Set of tasks
- a) In the Haskell memoization question, list every memoization solution the second paragraph describes by its technique.
- b) Write the next part of the Haskell memoization question, starting right after its final sentence.

5
votes

What's the fastest way to memoize a recursive function in Haskell?

Background: Recently I have been solving Project Euler problems in Haskell. Many require many computations of a recursively defined combinatorial or number-theoretical function, for example the Fibonacci numbers. Performance improves dramatically if such functions are memoized, that is, the results of the function are cached for later use.

I have seen many solutions to this problem. The most elegant seems to be this. One uses Data.IntMap (or hash tables) and the State monad. A tree based solution suggested in this answer, and such solutions seem fairly common. To give another example, see this blog post. I've seen other solutions using built-in functions. There's one in section 2 here with the fix, and further it seems that the compiler can sometimes be massaged into memoizing without additional work. There's also several prebuilt solutions.

I'm wondering which memoization method is fastest in practice for the kinds of functions used in Project Euler. My intuition says the hashtables library is, since hash tables seem to be the preferred dictionary structure in imperative languages. The purely functional tree solutions are cool, but my Googling tells me they're strictly worse than hash tables in terms of asymptotic performance.

Edit

A few comments said this question is too broad to answer, and upon reflection I agree. So let me give two concrete examples of functions to memoize: a function that computes the n'th Fibonacci number recursively, and one that computes the Catalan numbers recursively. I would like to compute these functions many times for large n.

I'm aware there are explicit formulas for these, but let's ignore that, because the real point here is to use them to benchmark memoization techniques.

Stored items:
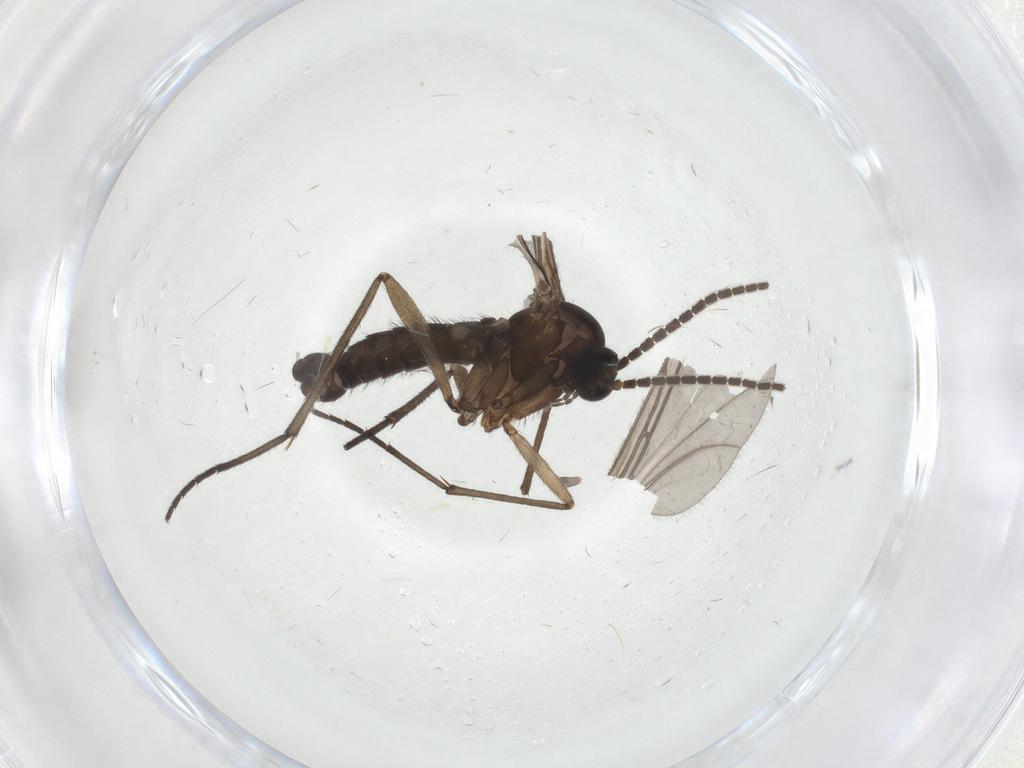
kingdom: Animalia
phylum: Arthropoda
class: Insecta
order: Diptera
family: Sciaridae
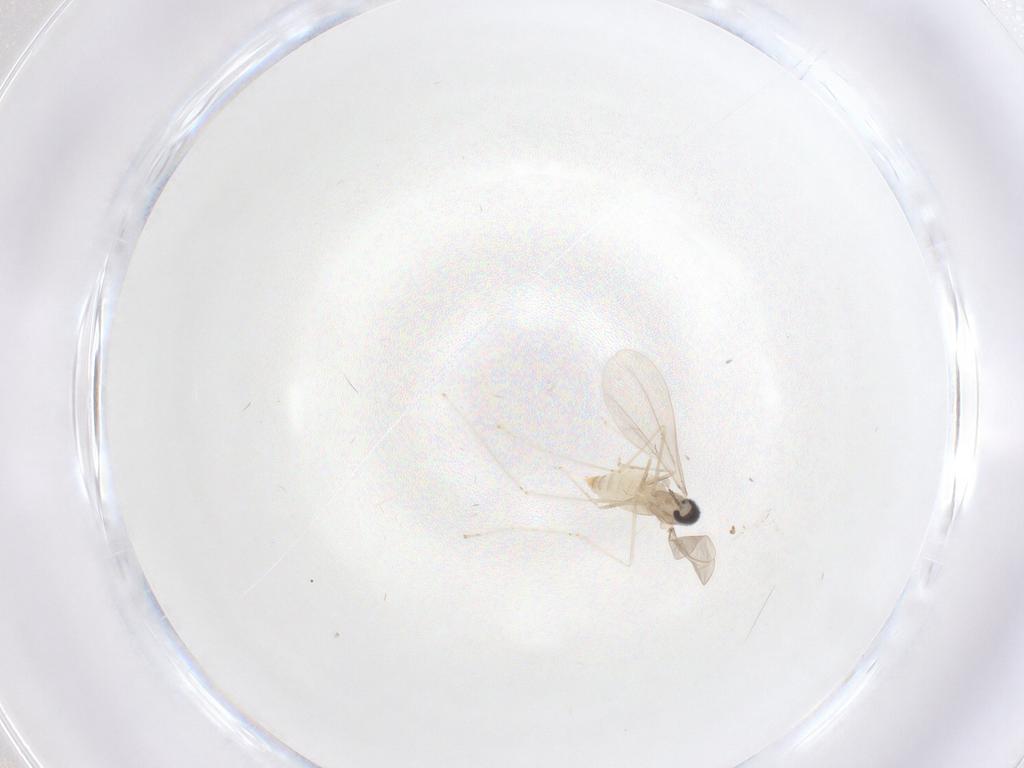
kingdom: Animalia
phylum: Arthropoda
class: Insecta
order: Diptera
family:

==

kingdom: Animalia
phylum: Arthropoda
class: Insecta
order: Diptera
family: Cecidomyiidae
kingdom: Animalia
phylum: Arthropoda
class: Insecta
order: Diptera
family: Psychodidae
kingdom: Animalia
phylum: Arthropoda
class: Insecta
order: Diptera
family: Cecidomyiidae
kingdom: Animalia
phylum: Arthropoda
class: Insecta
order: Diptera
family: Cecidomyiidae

Answers to the problems
- a)
- Using Data.IntMap (or hash tables) with the State monad
- A tree-based solution
- Solutions using built-in functions, such as one with fix
- Massaging the compiler into memoizing without additional work
- Several prebuilt solutions

- b)
1
Binary search trees like IntMap are slower than hash maps in terms of asymptotic performance, yes. Asymptotics aren't everything, though. IntMap has a number of other desirable properties, such as avoiding the overhead of hashing, behaving well when used in a persistent manner, etc. For normal usages IntMap's performance is competitive with a hash table.Benjamin Hodgson
It depends on the problem. If arrays are appropriate, for example when you will eventually have to evaluate the function on every value in a range, then they are probably the most efficient choice.Reid Barton
As a side note, the last stack overflow answer you are linking to is written by Jon Harrop. Here is a comment @sclv wrote a while back that I think is relevant.Alec
You may be interested in this nice link with description how to perform lazy dynamic programming and kind of memoization you want: jelv.is/blog/Lazy-Dynamic-ProgrammingShersh
The best approach still depends on the situation: do you know up front the values you will need to memoize, are they a range of consecutive integers, what time/space tradeoffs do you want to make. The functions themselves aren't really the important thing.Reid Barton

1 Answers

1
votes

When Trying to find the nth fibonacci number the only numbers that you need to memoize are the two previous numbers. you can do it as a tuple like (f n-1, f n ) and on each loop update this tuple. note that updating the tuple is done through pointer manipulation and is not computationally expensive.

a cleaner and slightly smarter alternative would be:

fibs :: [Integer]
fibs = fibcreator 0 1
  where
    fibcreator a b = a : fibcreator b (a+b)

nth = take n fibs

But one of the best algorithms that I have seen is this:

  1. let's define a matrix m = [e11 = 1,e12 =1,e21 = 1,e22 = 0]
  2. to get nth fibonacci number we compute m' = m ^ (n-1)
  3. e11 element in the matrix m' is the nth fibonacci number

Now what is great here is that in order to get 17 fibonacci number we can do

m' = ((((m^2)^2)^2)^2) * m

This significantly reduces the computaion time and passively embeds the memoization within the algorithm. The punchline is that Haskell already uses this algorithm to compute the power function, so you don't need to implement it. the full implementation is :

data Matrix = Matrix Integer Integer Integer Integer

instance Num Matrix where
  (*) (Matrix a11 a12 a21 a22) (Matrix b11 b12 b21 b22)
   = Matrix (a11*b11 + a12*b21) (a11*b12 + a12*b22) (a21*b11 + a22*b21) (a21*b12 + a22*b22)

fib4 :: Integer -> Integer
fib4 0 = 0
fib4 n = x
  where
    (Matrix x _ _ _) = Matrix 1 1 1 0 ^ (n-1)